Mr. Tom Cawler growled something under his breath.
“And don’t you be long!” he said. “What is the game, anyway, Cody? Why didn’t you get him to come over?”
“Mind your own dam’ business!” snapped the little man, and disappeared into the darkness.
He reached the cottage soon after one o’clock, and groped his way up the dark drive. Once, as he put out his stick to feel his way, it almost dropped from under him. If he had been leaning his weight upon it he would have fallen into the pit which had been dug by the side of the path.
He did not knock at the door, but, making a half circuit of the house, tapped at one of the dark windows, and returned to find the front door open and Stalletti waiting in the hall.
“Ah, it is you! So strange to find you at such an hour! Come in, my very dear friend. I received your telephone message, but, alas! fate was against me.”
“He got away?” asked the other fearfully.
Dr. Stalletti shrugged and stroked his long beard.

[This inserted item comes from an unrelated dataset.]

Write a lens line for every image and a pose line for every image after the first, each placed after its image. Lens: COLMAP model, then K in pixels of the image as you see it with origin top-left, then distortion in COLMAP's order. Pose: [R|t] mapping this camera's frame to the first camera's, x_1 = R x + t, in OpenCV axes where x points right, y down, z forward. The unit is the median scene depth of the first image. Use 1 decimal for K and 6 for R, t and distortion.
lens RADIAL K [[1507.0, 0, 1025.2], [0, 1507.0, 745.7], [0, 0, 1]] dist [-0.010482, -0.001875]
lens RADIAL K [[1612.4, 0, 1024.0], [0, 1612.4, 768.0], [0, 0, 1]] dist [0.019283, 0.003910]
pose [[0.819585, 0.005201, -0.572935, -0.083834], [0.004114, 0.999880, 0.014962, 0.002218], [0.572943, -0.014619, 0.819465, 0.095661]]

“It was fate,” he said. “Otherwise, he would be—quite close to us. I spread the lamps on the road, and myself emptied his petrol, and got back to the house before he came. The situation was extraordinary and remarkable. There was nothing between him and death by the thin end of this card.” He held a soiled and greasy playing-card in his hand. He had been playing patience when the knock came. “There was one weak link, and so it snapped.”
Cody looked round the gloomy hall like a man frightened.
“What will happen now?” he asked in a whisper.
Again the doctor shrugged.
“The police will come sooner or later, and they will make a search of my house. Does it matter? What shall they find here but a few rats lawfully dead?”
“Did you—?” Cody did not complete the question.
“I sent somebody after him, but somebody failed like a bungling idiot. You cannot develop muscle except at the expense of brain, my dear fellow. Will you come in?”
He led the way back to his workroom. The desk at which he worked had been cleared of its unpleasant properties, and was half covered with playing-cards.
“First you may tell me who is this man? I have seen him before. He came to me to ask some questions about a book. It was the day your chauffeur was here. I seem to know him, and yet I do not know him.”
Cody licked his dry lips; his heavy face was white and drawn.
“He is the man Havelock sent after Selford,” he muttered, and the doctor’s eyebrows went up to a point.
“Can that possibly be? How extraordinary and bizarre! So he is the gentleman that the clever lawyer sent to look for Selford!”